Both associations will now enter a due diligence phase, including a vote from all Popai active members, and work in good faith toward an agreement to merge.
“It is clear to us that the memberships of both organizations have much in common, and that the entire industry will benefit greatly from our combining forces,” Popai chairman, Michelle Adams, said.
Bob Rosean, elected president of A.R.E. said the merger is a “true unification of equals”.
“These two venerable associations bring complementary strengths to the table. Together, it will be a case of one plus one equals three,” Rosean said.
Popai established in 1936, is a not for profit profit global association for the instore marketing industry. International in scope, its membership consists of retailers, CPGs, brand agencies, producers, and educators.
The A.R.E. was established in 1956 as the National Association of Store Fixture Manufacturers (NASFM), and is the not for profit trade association representing the retail environments industry.

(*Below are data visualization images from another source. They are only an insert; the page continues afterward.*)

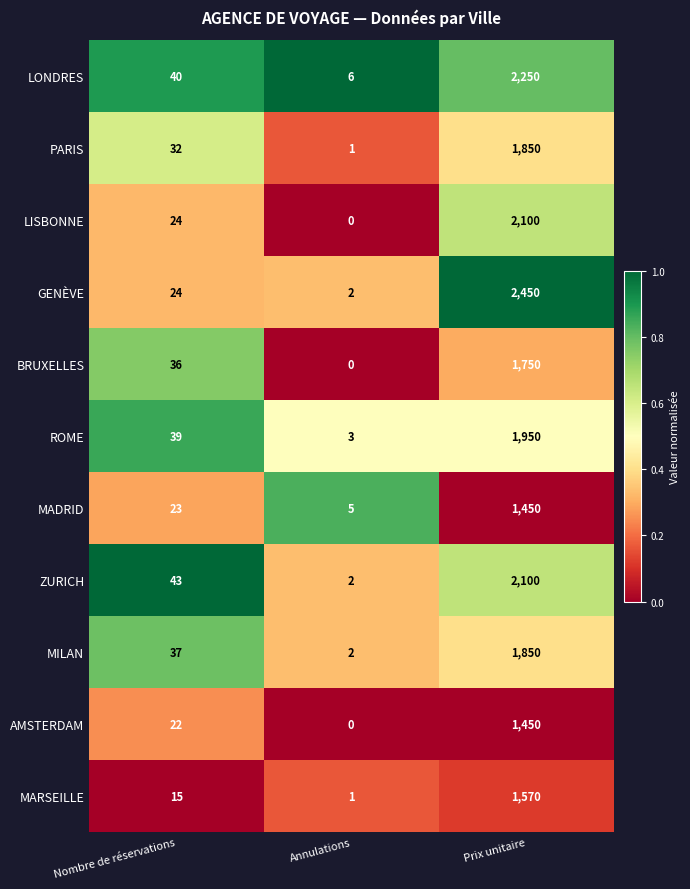

What is the sum of all ROME values?

1992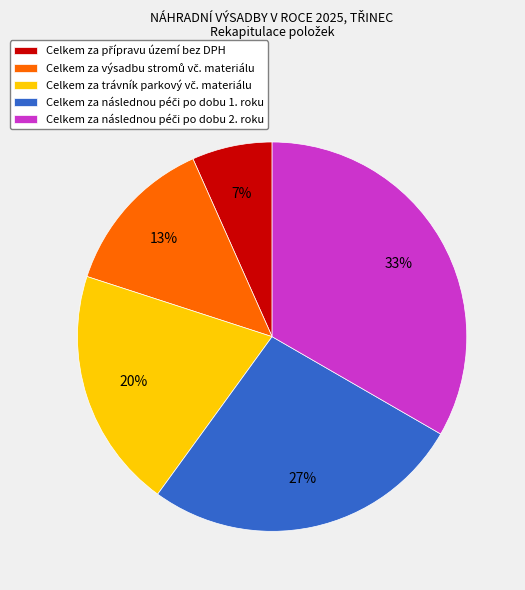

Does any single category account for the majority?

No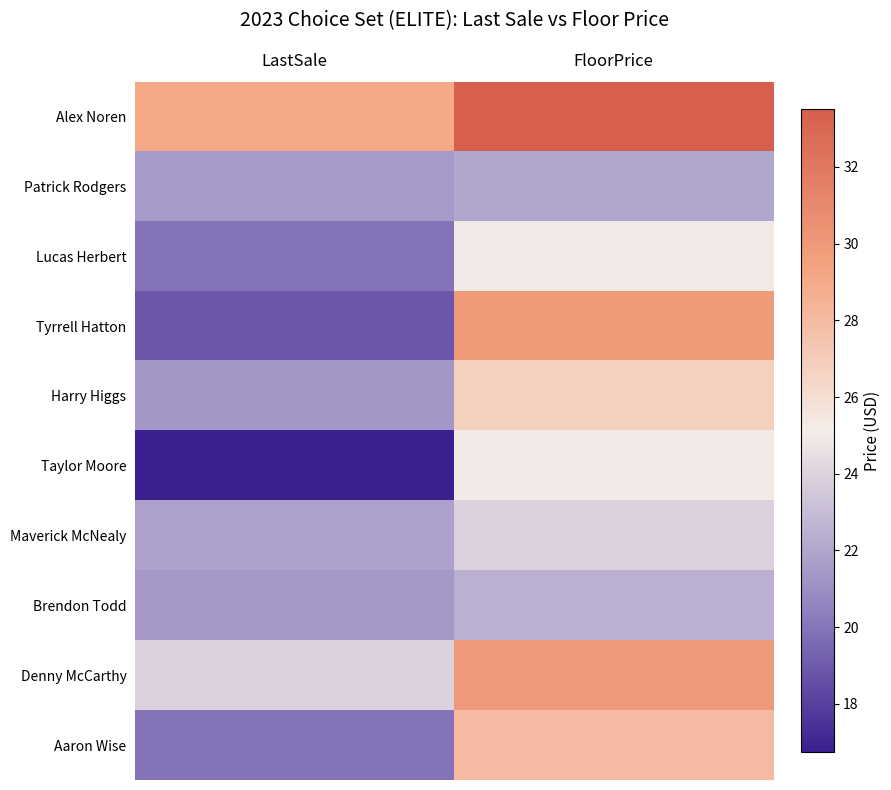

What is the total value across all series at FloorPrice?

266.6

A.R.E. member companies include retail design firms and suppliers of store fixtures, visual merchandising products, materials, equipment, and services.
The two associations will work together in the months ahead to accomplish the legal unification of the associations under a new name.
A search will begin immediately for a CEO of the new combined association.
Current A.R.E. executive director, Todd Dittman, will become COO of the combined association.
The new association will be headquartered in Chicago and maintain offices in both Chicago and Hollywood, FL.